Maricopa is in the district of Kern County Supervisor Ray Watson.

“If they chose to disincorporate, they’d have to go back to LAFCO, the Local Agency Formation Commission, and request to be disincorporated,” Watson explains. “That request would probably be granted because of the financial condition of the city.”

Watson says Maricopa’s debts haven’t strained the county, but the city’s residents are paying the price.

“What’s happening as they build up those debts, those, at some point, will be levied against their property taxes, and they will have to pay those,” he adds. “So the longer they continue to operate at a deficit, the larger the amount will be imposed on their property as a tax.”

Ziegler, the official helping Maricopa get back on track, says the city is creating a plan to pay back its debts, but the city’s financial future remains uncertain. And he’s helping the police department redraft its policies and procedures. He says it’s unrealistic for cities to rely on traffic citations as a way to generate revenue.
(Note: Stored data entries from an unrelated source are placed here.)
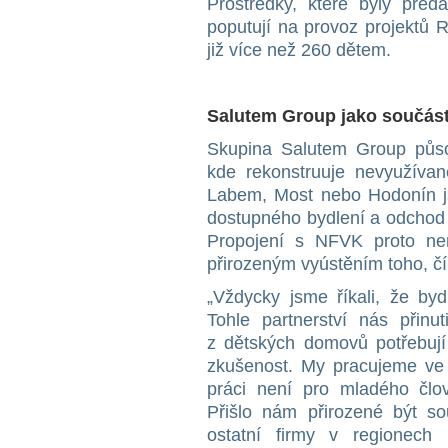
Prostředky, které byly před
poputují na provoz projektů 
již více než 260 dětem.
Salutem Group jako součást
Skupina Salutem Group půso
kde rekonstruuje nevyužívan
Labem, Most nebo Hodonín js
dostupného bydlení a odchod
Propojení s NFVK proto ne
přirozeným vyústěním toho, č
„Vždycky jsme říkali, že byd
Tohle partnerství nás přinut
z dětských domovů potřebují
zkušenost. My pracujeme ve 
práci není pro mladého čl
Přišlo nám přirozené být so
ostatní firmy v regionec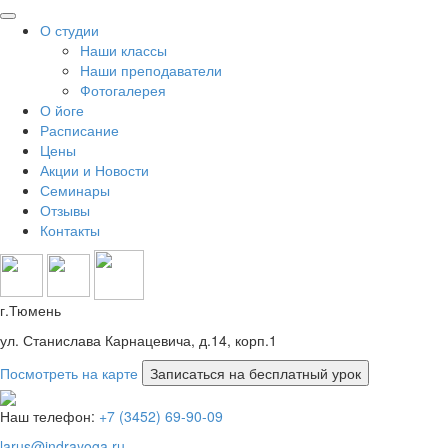
О студии
Наши классы
Наши преподаватели
Фотогалерея
О йоге
Расписание
Цены
Акции и Новости
Семинары
Отзывы
Контакты
г.Тюмень
ул. Станислава Карнацевича, д.14, корп.1
Посмотреть на карте
Наш телефон:
+7 (3452) 69-90-09
larus@indrayoga.ru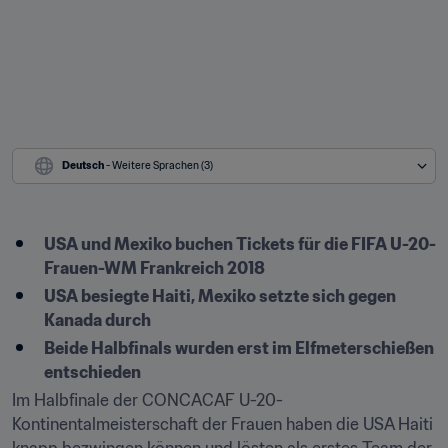
Deutsch
 - Weitere Sprachen (3)
USA und Mexiko buchen Tickets für die FIFA U-20-
Frauen-WM Frankreich 2018
USA besiegte Haiti, Mexiko setzte sich gegen 
Kanada durch
Beide Halbfinals wurden erst im Elfmeterschießen 
entschieden
Im Halbfinale der CONCACAF U-20-
Kontinentalmeisterschaft der Frauen haben die USA Haiti 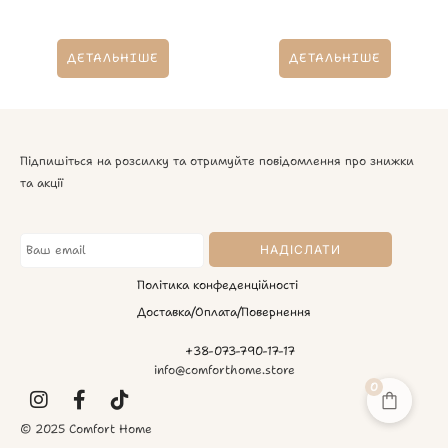
ДЕТАЛЬНІШЕ
ДЕТАЛЬНІШЕ
Підпишіться на розсилку та отримуйте повідомлення про знижки
та акції
Політика конфеденційності
Доставка/Оплата/Повернення
+38-073-790-17-17
info@comforthome.store
0
© 2025 Comfort Home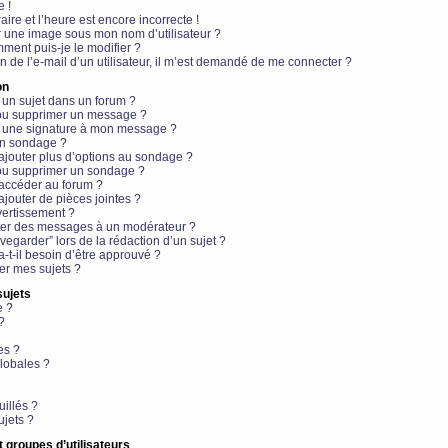
e !
aire et l’heure est encore incorrecte !
r une image sous mon nom d’utilisateur ?
ment puis-je le modifier ?
en de l’e-mail d’un utilisateur, il m’est demandé de me connecter ?
on
 un sujet dans un forum ?
 ou supprimer un message ?
r une signature à mon message ?
un sondage ?
ajouter plus d’options au sondage ?
ou supprimer un sondage ?
 accéder au forum ?
ajouter de pièces jointes ?
vertissement ?
ter des messages à un modérateur ?
egarder” lors de la rédaction d’un sujet ?
t-il besoin d’être approuvé ?
r mes sujets ?
sujets
e ?
?
es ?
lobales ?
uillés ?
ujets ?
t groupes d’utilisateurs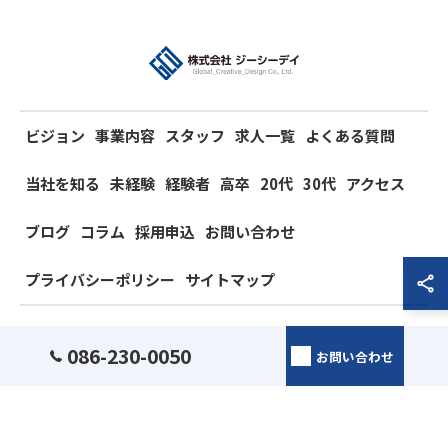
ビジョン
事業内容
スタッフ
求人一覧
よくある質問
当社を知る
未経験
経験者
高卒
20代
30代
アクセス
ブログ
コラム
採用申込
お問い合わせ
プライバシーポリシー
サイトマップ
© 2026 岡山県岡山市の電気工事の求人なら株式会社ジーシーデイ ALL RIGHTS
086-230-0050
お問い合わせ
RESERVED.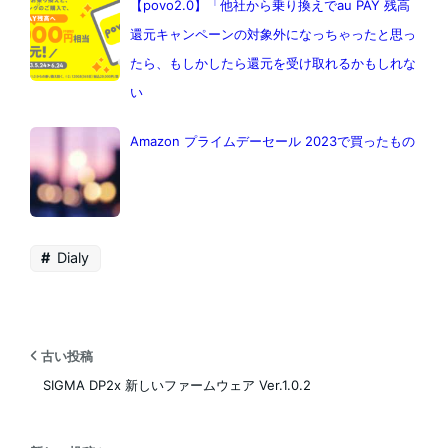
【povo2.0】「他社から乗り換えでau PAY 残高
還元キャンペーンの対象外になっちゃったと思っ
たら、もしかしたら還元を受け取れるかもしれな
い
Amazon プライムデーセール 2023で買ったもの
Dialy
古い投稿
SIGMA DP2x 新しいファームウェア Ver.1.0.2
“If they see a police department ticketing speeders, and they know the fine for speeding is $100, guess what? They don’t speed,” he says. “And so fine revenue may peak for a month or two, and then it goes right to the bottom.”

Back at the Shell station, Archibald says business has improved since the police department eased up on the traffic citations. He took down his protest signs in the last few weeks.

“I would like to see more positive things happen for this town, it’s a good town with good people,” he says. “I’m pulling for the town, and the stories in the future I hope are more positive and moving forward.”